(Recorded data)
+ + + + + + +

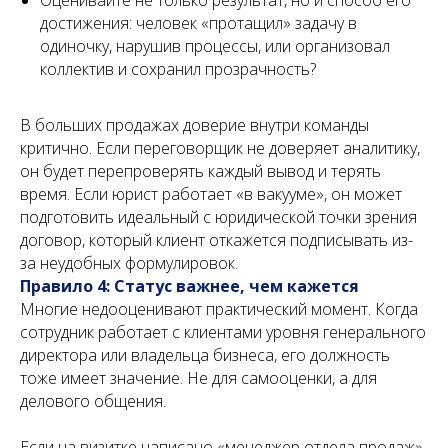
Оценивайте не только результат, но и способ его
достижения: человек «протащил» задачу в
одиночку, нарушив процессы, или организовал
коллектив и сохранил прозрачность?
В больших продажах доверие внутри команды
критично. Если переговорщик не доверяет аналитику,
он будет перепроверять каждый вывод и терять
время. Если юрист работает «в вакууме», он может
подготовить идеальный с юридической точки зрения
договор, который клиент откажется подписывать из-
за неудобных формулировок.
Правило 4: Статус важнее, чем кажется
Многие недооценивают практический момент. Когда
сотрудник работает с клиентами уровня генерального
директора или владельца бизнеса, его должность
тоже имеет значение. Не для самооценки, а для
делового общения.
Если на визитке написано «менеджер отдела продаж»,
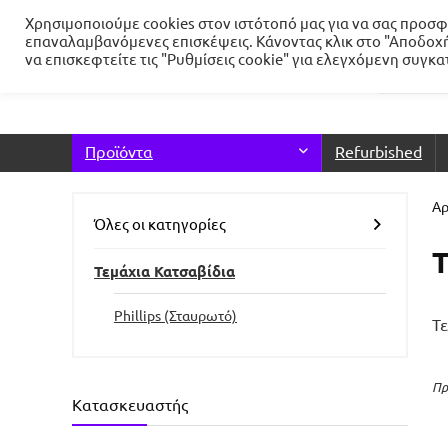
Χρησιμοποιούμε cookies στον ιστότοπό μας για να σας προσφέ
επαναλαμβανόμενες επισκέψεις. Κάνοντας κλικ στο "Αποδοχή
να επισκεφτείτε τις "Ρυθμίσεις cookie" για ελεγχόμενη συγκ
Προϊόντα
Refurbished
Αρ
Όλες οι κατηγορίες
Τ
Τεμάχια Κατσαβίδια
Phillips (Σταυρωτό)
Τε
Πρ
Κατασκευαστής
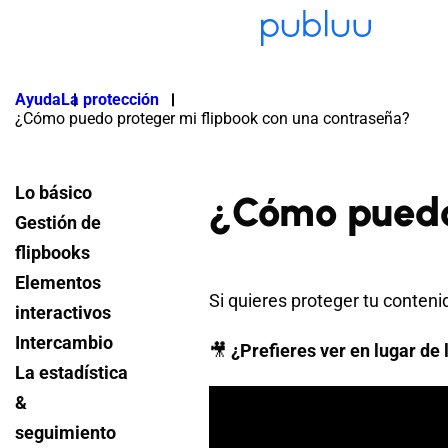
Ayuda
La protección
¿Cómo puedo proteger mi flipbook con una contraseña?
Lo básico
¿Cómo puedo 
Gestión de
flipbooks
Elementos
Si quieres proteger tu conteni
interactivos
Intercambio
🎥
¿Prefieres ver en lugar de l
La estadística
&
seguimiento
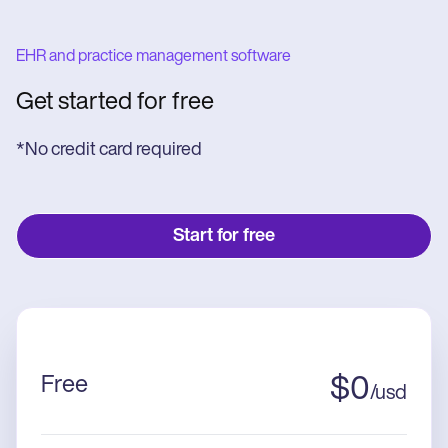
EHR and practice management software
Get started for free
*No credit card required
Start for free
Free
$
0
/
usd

+ + + + + + +

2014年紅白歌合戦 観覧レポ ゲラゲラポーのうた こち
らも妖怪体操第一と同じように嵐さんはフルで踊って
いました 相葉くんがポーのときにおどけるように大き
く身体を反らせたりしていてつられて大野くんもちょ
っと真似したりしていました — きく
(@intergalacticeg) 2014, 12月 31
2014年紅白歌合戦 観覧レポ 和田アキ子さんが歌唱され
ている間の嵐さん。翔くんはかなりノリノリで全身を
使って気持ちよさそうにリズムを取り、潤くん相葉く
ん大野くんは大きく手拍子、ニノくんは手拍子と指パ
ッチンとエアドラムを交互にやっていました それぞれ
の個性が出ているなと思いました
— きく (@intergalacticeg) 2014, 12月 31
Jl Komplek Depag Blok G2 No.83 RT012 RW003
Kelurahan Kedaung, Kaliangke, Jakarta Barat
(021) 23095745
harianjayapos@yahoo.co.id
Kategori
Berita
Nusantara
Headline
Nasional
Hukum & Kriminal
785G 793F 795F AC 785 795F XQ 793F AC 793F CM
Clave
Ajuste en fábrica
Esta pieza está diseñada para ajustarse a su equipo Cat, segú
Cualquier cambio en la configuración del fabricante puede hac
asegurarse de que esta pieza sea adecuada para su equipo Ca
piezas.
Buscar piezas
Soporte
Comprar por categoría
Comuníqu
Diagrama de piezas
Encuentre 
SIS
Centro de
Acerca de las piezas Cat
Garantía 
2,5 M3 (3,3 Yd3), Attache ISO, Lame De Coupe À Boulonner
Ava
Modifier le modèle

+ + + + + + +

◆ Exercise description:
Please determine the number of lines in the records above that include the string "equipo", and answer with that number only.

◆ Exercise answer:
2